I think I was the first person to state that there is a difference between business and functional equirements (in this thread.)

Perry is right, all requirements should be servicing the business problem.

I believe I am right also; there is a heirarchy of requirements.  Think of a Venn diagram with each layer sitting inside the one above.  I have posted this image at the Better Projects blog (here) of you want to take a look.

Craig, I see where you're coming from and agree that all requirements should service the business problem, although I'm not sure I like the idea of a hierarchy of requirements from a clarity perspective.  If a requirement can be several categories at once I think that can lead to confusion when discussing requirements with the business and operational stakeholders.  From my interpretation of the V1.6 BABOK requirement definitions, each category is purposely distinct so that there is no confusion about what type of requirement a given statement is.

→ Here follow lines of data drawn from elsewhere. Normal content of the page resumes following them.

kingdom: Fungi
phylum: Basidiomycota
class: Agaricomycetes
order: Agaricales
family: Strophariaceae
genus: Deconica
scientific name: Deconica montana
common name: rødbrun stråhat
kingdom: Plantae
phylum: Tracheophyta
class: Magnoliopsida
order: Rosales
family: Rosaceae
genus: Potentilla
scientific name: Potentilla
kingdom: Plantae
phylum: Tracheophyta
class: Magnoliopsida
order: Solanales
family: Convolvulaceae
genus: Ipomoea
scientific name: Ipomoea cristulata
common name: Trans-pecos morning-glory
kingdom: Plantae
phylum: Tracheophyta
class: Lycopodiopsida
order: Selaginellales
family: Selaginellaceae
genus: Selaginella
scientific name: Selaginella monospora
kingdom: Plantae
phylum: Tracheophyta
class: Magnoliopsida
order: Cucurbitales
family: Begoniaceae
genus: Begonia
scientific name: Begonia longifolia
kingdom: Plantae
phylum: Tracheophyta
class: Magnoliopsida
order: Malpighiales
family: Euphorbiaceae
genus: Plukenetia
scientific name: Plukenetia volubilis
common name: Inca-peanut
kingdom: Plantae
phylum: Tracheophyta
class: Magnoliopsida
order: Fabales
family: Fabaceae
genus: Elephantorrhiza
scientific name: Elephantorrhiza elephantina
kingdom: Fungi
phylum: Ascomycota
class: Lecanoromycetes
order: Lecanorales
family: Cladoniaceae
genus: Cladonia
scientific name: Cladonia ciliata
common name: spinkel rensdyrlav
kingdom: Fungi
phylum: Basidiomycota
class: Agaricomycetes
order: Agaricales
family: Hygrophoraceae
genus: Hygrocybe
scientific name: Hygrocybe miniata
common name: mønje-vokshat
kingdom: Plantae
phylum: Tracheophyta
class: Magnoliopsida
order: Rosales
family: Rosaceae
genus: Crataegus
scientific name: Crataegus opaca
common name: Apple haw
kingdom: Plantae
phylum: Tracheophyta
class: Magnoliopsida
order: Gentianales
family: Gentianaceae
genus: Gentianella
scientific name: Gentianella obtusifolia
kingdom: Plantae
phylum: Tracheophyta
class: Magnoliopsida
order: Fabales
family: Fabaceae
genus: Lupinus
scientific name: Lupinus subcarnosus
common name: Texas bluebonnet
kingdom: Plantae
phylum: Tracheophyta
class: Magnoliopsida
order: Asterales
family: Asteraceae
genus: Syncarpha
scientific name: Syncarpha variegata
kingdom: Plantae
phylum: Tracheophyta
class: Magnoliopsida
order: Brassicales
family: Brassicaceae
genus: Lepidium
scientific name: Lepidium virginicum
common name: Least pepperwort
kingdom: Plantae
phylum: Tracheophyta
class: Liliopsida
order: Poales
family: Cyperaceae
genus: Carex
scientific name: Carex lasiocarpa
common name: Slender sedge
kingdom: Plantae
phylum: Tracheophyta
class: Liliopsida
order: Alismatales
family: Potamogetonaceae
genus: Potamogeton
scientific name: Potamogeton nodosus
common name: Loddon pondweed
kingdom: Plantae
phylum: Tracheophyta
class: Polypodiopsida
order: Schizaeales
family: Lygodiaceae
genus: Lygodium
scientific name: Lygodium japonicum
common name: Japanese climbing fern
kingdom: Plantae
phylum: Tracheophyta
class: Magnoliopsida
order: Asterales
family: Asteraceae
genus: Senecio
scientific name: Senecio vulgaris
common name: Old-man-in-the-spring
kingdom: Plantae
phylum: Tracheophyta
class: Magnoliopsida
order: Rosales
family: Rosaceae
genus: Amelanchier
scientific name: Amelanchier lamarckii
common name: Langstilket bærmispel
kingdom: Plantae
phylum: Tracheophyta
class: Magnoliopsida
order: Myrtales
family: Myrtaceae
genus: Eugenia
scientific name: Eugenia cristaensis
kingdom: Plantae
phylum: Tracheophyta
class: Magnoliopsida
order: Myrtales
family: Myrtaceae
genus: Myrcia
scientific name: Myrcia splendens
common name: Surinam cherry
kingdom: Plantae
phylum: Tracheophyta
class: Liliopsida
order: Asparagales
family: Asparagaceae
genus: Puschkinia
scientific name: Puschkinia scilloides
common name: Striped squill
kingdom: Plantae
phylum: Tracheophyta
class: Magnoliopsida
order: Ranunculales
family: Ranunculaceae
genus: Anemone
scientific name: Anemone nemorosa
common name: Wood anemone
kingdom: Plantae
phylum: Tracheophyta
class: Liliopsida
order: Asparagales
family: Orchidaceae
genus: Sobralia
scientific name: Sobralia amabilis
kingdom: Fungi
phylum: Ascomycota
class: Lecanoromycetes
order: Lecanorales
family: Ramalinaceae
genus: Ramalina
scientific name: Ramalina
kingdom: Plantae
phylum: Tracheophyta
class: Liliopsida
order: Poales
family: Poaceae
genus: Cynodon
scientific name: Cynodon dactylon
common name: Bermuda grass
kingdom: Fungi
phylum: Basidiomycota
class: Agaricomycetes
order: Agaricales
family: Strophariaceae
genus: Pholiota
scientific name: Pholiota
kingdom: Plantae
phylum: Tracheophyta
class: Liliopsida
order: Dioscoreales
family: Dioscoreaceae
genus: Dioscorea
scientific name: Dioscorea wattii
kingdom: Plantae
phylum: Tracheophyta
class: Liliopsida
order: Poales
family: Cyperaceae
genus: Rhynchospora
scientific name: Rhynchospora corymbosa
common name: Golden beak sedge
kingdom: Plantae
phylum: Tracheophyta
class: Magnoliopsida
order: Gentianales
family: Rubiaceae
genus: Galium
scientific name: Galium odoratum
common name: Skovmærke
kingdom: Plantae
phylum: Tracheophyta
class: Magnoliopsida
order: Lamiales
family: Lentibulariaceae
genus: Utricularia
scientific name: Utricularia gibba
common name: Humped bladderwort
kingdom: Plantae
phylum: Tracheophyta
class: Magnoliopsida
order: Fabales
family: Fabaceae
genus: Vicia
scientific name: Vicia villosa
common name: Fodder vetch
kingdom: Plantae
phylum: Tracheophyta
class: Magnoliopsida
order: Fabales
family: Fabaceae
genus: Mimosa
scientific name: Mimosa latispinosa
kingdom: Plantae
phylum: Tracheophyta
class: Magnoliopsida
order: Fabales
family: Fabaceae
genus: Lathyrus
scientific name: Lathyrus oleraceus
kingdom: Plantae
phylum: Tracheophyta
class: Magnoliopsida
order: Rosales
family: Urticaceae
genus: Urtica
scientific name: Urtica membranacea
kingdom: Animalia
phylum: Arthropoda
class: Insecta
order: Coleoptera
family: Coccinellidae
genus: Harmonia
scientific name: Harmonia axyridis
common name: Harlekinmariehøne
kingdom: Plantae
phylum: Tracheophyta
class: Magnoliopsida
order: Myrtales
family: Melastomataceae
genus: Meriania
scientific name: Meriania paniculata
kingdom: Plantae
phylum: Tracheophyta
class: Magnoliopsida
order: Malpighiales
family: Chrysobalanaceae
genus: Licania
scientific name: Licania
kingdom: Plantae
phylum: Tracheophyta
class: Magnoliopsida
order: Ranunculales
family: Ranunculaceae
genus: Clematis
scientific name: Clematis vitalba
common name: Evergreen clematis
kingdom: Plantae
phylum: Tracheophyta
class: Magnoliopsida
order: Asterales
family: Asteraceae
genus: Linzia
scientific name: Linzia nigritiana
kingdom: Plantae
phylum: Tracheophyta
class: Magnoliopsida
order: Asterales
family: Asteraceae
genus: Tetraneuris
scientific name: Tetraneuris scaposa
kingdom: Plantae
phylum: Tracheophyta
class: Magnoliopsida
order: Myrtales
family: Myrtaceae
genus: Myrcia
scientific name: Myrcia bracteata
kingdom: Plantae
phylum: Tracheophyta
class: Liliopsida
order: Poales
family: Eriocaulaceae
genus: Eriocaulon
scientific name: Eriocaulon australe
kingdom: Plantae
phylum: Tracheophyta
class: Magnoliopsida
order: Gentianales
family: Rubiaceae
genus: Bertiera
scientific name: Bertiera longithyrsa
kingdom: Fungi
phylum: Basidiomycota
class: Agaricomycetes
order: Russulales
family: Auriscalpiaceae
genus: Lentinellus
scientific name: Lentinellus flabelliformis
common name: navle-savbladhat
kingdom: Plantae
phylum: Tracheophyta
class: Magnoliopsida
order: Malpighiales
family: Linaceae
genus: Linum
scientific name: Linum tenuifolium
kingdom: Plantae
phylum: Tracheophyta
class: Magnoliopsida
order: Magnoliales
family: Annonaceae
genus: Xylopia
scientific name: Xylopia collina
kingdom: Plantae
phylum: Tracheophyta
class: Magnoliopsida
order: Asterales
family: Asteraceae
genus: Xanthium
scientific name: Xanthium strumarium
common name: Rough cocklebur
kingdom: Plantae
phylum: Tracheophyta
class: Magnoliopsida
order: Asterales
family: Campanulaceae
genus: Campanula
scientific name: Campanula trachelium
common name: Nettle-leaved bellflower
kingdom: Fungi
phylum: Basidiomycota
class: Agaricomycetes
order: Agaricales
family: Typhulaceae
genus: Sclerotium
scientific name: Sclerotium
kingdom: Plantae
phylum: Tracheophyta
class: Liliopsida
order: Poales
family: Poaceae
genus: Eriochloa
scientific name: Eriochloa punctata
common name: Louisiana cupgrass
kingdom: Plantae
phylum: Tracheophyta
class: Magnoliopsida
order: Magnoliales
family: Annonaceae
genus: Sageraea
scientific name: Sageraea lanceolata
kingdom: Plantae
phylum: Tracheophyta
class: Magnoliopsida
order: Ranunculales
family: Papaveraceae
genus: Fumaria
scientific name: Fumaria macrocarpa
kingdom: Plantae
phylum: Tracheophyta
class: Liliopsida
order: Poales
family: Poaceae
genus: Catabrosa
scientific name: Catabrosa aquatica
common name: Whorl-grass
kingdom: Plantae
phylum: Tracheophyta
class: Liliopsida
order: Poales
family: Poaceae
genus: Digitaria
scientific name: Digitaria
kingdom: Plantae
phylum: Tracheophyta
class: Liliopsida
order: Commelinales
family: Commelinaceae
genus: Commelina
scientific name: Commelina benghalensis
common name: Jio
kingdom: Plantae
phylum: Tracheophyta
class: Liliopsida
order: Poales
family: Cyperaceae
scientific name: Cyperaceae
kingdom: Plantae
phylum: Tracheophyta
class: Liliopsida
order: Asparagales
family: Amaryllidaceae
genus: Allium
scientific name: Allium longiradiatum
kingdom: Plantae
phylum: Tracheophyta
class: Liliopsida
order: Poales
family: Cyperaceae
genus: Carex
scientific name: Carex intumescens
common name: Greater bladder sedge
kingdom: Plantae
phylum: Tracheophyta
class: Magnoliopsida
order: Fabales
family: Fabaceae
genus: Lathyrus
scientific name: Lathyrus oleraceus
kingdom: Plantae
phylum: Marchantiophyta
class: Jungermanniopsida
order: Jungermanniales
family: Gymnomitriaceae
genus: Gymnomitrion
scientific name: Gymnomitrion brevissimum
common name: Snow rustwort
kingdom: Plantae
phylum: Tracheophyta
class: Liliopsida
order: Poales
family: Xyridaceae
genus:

Again, I understand your viewpoint but think from a practical perspective it makes more sense to keep each category of requirements separate via their definitions.

Perry, thanks for your clarification and detailed response.

 
New Post 4/7/2008 12:10 PM
User is offline Perry McLeod
70 posts
8th Level Poster




Re: The IIBA BABOK Version 2 is ready for public review 
Modified By Adrian M.  on 4/7/2008 2:15:33 PM)

Guy,

http://www.pjmlimited.com/downloads/RequirementsTraceabilityModel.pdf

If you have any issues, let me know and I will email it to you. We need the ability to add attachments. Good issue for the Core members!

 
New Post 6/12/2008 11:47 AM
User is offline Irene
31 posts
9th Level Poster


Re: The IIBA BABOK Version 2 is ready for public review 

Could anybody please let me know where I can still download a PDF of BABOK V2.0?

I just started reading BABOK V1.6. Since everybody says V2.0 is a good improvement, I want to go directly from there and avoid some possible confusion.